Theodor von Hornbostel war ein so vielfältiger Geschäfts-, Politik- und Kirchenmann, dass sich sein Leben wie eine Sammlung von Gründungen liest. Die Ursprünge der Familie lagen in drei Generationen von evangelischen Pfarrern. Sein Vater Christian Georg Hornbostel (1778-1841) erbte schon von seinem Vater Christian Gottlieb Hornbostel (1742-1809), der 1768 von Hamburg nach Wien gekommen war, eine Seidenzeugfabrik und erwarb dazu die Gumpendorfer Fabrik seines Landsmanns Engelbert König von dessen Witwe Eva König, die später den Dichter Gotthold Ephraim Lessing heiratete.

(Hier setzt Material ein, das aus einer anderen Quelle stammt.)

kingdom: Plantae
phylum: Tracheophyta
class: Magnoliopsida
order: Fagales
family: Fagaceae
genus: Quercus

Nach dem Tod von Christian Gottlieb Hornbostel führte seine Witwe Maria Susanna die Firma mit ihrem Sohn Christian Georg Hornbostel fort. Dieser erfand den ersten mechanischen Seidenwebstuhl und machte die beiden Unternehmen zur ersten Seidenfabrik Wiens. 1816 verlegte er einen Teil der Fabrikation nach Leobersdorf (Niederösterreich), wo er eine durch Wasserkraft angetriebene mechanische Weberei errichtete. Des Weiteren führte er die Erzeugung von Crêpe de Chine in Österreich ein, die dem Vergleich mit der exquisiten Qualität südfranzösischer Ware standhielt, und bemühte sich um die Errichtung einer Seidentrocknungsanstalt in Wien. 1816 war er Mitbegründer der Österreichischen Nationalbank (ÖNB) und viele Jahre deren provisorischer Direktor. Seine beiden Söhne Otto und Theodor führten die Firma weiter.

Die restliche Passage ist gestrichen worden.